--- WHAT TO PRODUCE ---
Restate the whole of the data verbatim, omitting nothing.

--- DATASET CONTENT ---
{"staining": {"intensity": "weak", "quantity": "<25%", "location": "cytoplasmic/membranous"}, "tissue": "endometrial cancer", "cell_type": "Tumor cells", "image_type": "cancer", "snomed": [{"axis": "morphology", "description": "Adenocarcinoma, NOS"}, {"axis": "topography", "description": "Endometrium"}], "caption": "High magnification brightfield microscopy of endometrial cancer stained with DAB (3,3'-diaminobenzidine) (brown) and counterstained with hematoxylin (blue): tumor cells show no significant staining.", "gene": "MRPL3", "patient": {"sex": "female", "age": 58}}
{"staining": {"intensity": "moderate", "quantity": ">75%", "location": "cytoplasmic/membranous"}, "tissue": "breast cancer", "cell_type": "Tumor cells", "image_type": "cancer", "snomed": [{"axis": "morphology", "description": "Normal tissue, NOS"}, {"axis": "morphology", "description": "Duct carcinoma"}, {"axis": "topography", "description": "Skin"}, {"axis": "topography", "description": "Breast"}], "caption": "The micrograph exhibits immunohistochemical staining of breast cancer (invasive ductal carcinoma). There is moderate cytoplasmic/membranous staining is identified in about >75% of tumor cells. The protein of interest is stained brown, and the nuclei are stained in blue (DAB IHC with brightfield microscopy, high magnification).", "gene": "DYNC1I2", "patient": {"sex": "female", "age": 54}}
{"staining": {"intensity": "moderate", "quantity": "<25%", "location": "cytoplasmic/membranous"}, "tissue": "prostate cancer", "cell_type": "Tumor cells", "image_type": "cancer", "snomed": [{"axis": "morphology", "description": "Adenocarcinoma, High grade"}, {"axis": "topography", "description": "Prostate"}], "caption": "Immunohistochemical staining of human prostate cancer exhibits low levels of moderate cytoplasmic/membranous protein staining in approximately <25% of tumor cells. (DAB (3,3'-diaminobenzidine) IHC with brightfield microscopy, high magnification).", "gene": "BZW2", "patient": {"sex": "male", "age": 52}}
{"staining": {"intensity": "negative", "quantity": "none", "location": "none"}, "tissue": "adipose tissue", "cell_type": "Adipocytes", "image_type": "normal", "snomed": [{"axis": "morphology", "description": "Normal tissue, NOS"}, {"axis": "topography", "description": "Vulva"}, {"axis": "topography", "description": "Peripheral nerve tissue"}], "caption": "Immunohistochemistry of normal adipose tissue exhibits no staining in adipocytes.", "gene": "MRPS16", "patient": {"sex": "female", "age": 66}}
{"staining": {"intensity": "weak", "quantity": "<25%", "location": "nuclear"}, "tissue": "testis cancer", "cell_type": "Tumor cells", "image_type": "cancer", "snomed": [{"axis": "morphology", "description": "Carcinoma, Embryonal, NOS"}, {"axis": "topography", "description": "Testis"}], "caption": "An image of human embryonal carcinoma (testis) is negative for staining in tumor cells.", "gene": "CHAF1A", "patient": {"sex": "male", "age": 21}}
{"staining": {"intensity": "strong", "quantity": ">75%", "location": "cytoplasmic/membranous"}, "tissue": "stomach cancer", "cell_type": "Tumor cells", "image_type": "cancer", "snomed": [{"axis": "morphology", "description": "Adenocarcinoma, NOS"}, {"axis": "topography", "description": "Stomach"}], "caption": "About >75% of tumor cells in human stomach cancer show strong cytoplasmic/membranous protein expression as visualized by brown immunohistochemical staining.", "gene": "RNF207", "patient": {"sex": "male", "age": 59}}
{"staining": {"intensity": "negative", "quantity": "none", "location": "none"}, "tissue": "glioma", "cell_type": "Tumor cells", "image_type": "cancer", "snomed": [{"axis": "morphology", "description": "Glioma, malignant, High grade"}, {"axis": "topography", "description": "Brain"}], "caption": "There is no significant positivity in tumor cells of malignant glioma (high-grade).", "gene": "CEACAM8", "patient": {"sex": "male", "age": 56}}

--- WRITTEN RESPONSE ---
{"staining": {"intensity": "weak", "quantity": "<25%", "location": "cytoplasmic/membranous"}, "tissue": "endometrial cancer", "cell_type": "Tumor cells", "image_type": "cancer", "snomed": [{"axis": "morphology", "description": "Adenocarcinoma, NOS"}, {"axis": "topography", "description": "Endometrium"}], "caption": "High magnification brightfield microscopy of endometrial cancer stained with DAB (3,3'-diaminobenzidine) (brown) and counterstained with hematoxylin (blue): tumor cells show no significant staining.", "gene": "MRPL3", "patient": {"sex": "female", "age": 58}}
{"staining": {"intensity": "moderate", "quantity": ">75%", "location": "cytoplasmic/membranous"}, "tissue": "breast cancer", "cell_type": "Tumor cells", "image_type": "cancer", "snomed": [{"axis": "morphology", "description": "Normal tissue, NOS"}, {"axis": "morphology", "description": "Duct carcinoma"}, {"axis": "topography", "description": "Skin"}, {"axis": "topography", "description": "Breast"}], "caption": "The micrograph exhibits immunohistochemical staining of breast cancer (invasive ductal carcinoma). There is moderate cytoplasmic/membranous staining is identified in about >75% of tumor cells. The protein of interest is stained brown, and the nuclei are stained in blue (DAB IHC with brightfield microscopy, high magnification).", "gene": "DYNC1I2", "patient": {"sex": "female", "age": 54}}
{"staining": {"intensity": "moderate", "quantity": "<25%", "location": "cytoplasmic/membranous"}, "tissue": "prostate cancer", "cell_type": "Tumor cells", "image_type": "cancer", "snomed": [{"axis": "morphology", "description": "Adenocarcinoma, High grade"}, {"axis": "topography", "description": "Prostate"}], "caption": "Immunohistochemical staining of human prostate cancer exhibits low levels of moderate cytoplasmic/membranous protein staining in approximately <25% of tumor cells. (DAB (3,3'-diaminobenzidine) IHC with brightfield microscopy, high magnification).", "gene": "BZW2", "patient": {"sex": "male", "age": 52}}
{"staining": {"intensity": "negative", "quantity": "none", "location": "none"}, "tissue": "adipose tissue", "cell_type": "Adipocytes", "image_type": "normal", "snomed": [{"axis": "morphology", "description": "Normal tissue, NOS"}, {"axis": "topography", "description": "Vulva"}, {"axis": "topography", "description": "Peripheral nerve tissue"}], "caption": "Immunohistochemistry of normal adipose tissue exhibits no staining in adipocytes.", "gene": "MRPS16", "patient": {"sex": "female", "age": 66}}
{"staining": {"intensity": "weak", "quantity": "<25%", "location": "nuclear"}, "tissue": "testis cancer", "cell_type": "Tumor cells", "image_type": "cancer", "snomed": [{"axis": "morphology", "description": "Carcinoma, Embryonal, NOS"}, {"axis": "topography", "description": "Testis"}], "caption": "An image of human embryonal carcinoma (testis) is negative for staining in tumor cells.", "gene": "CHAF1A", "patient": {"sex": "male", "age": 21}}
{"staining": {"intensity": "strong", "quantity": ">75%", "location": "cytoplasmic/membranous"}, "tissue": "stomach cancer", "cell_type": "Tumor cells", "image_type": "cancer", "snomed": [{"axis": "morphology", "description": "Adenocarcinoma, NOS"}, {"axis": "topography", "description": "Stomach"}], "caption": "About >75% of tumor cells in human stomach cancer show strong cytoplasmic/membranous protein expression as visualized by brown immunohistochemical staining.", "gene": "RNF207", "patient": {"sex": "male", "age": 59}}
{"staining": {"intensity": "negative", "quantity": "none", "location": "none"}, "tissue": "glioma", "cell_type": "Tumor cells", "image_type": "cancer", "snomed": [{"axis": "morphology", "description": "Glioma, malignant, High grade"}, {"axis": "topography", "description": "Brain"}], "caption": "There is no significant positivity in tumor cells of malignant glioma (high-grade).", "gene": "CEACAM8", "patient": {"sex": "male", "age": 56}}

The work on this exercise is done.